Лицо фейри исказилось. Повреждения, стершиеся было с его кожи, вернулись вновь.
— Я тоже много чего не знаю, — отрезал он. — Например, я не знаю, чего ради я должен встречаться с ними снова. Или ты считаешь, что я получил массу удовольствия в свои последние минутки, смертный? Думаешь, я фейри и мне должно нравиться такое? Правда?
— Но там люди!
— И почему мне должно быть не наплевать, простите? — вот теперь Адион выглядел, как самый настоящий злобный неупокоенный мертвец; в голосе его, шипящем и потустороннем, звучало всё больше ярости. — Я сдох, и это было не особенно приятно, ты в курсе? Все мои надежды и мечты пошли по адресам, которые не озвучивают в приличном обществе. Я умер.

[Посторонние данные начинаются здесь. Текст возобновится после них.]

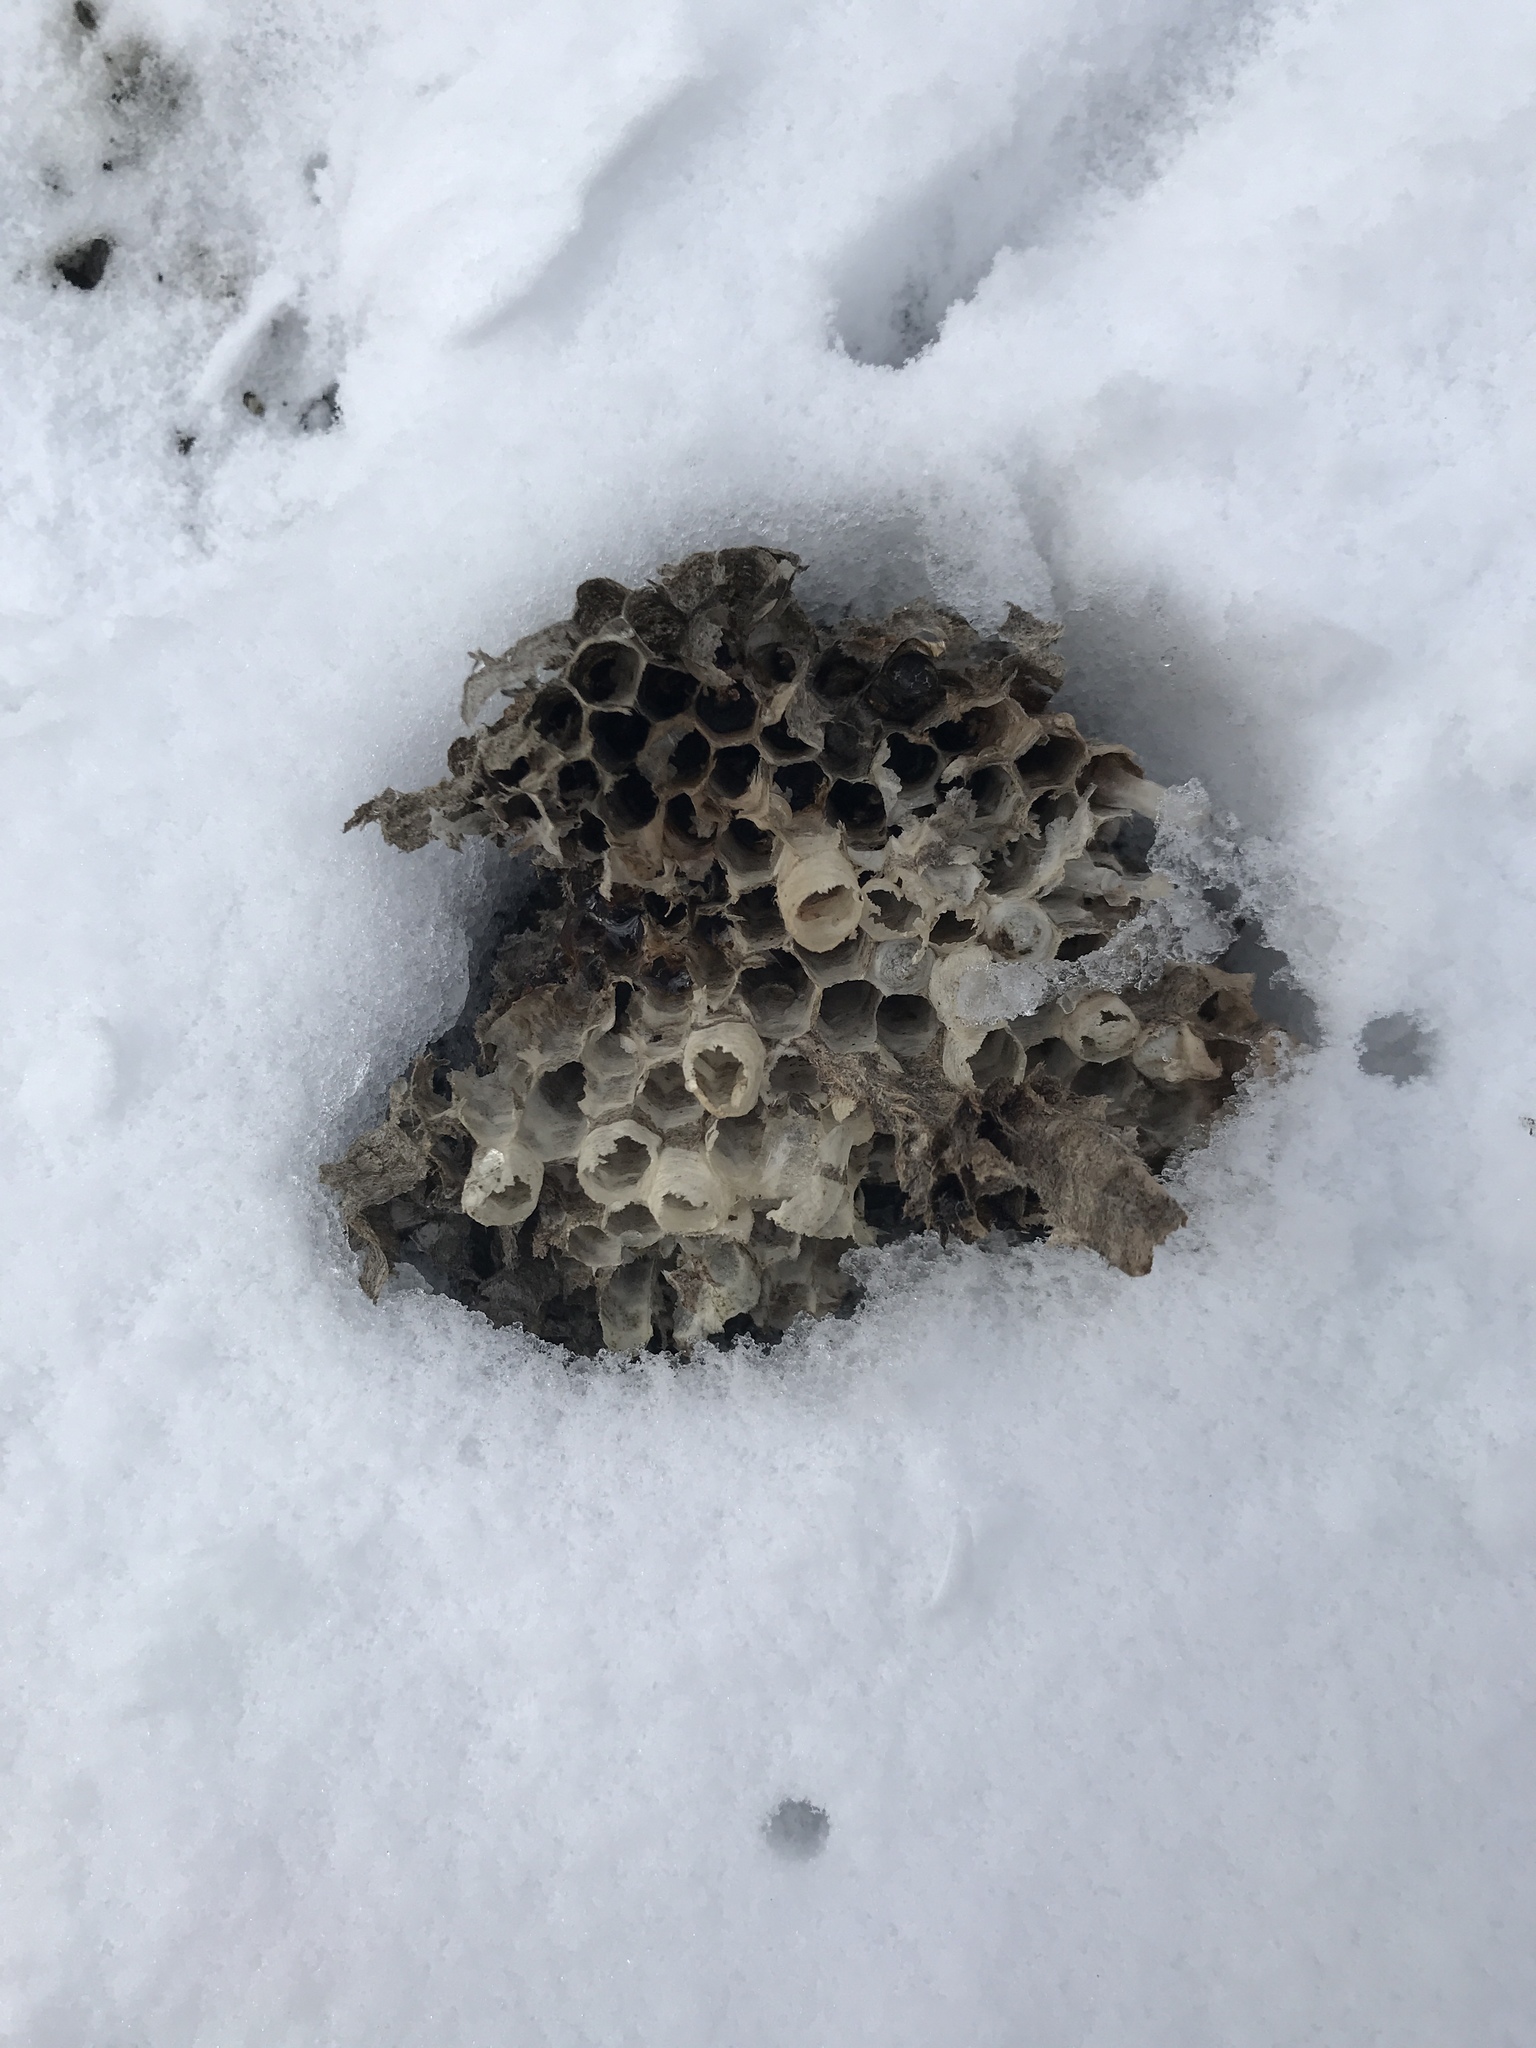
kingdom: Animalia
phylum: Arthropoda
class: Insecta
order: Hymenoptera
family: Eumenidae
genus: Polistes
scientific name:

Я подох, как собака, вдалеке от дома и родных, без шанса на спасение, и единственным существом, за которое я вообще мог держаться, был единственный грёбаный иномирный драконоборец, которому пришло в голову меня пожалеть, за которого я цеплялся в дурацкой надежде, что он вмешается — даже если понимал, что это приговор для нас обоих.
Лео передёрнуло.
Значит, он всё же надеялся… До последнего надеялся, что Лео вмешается.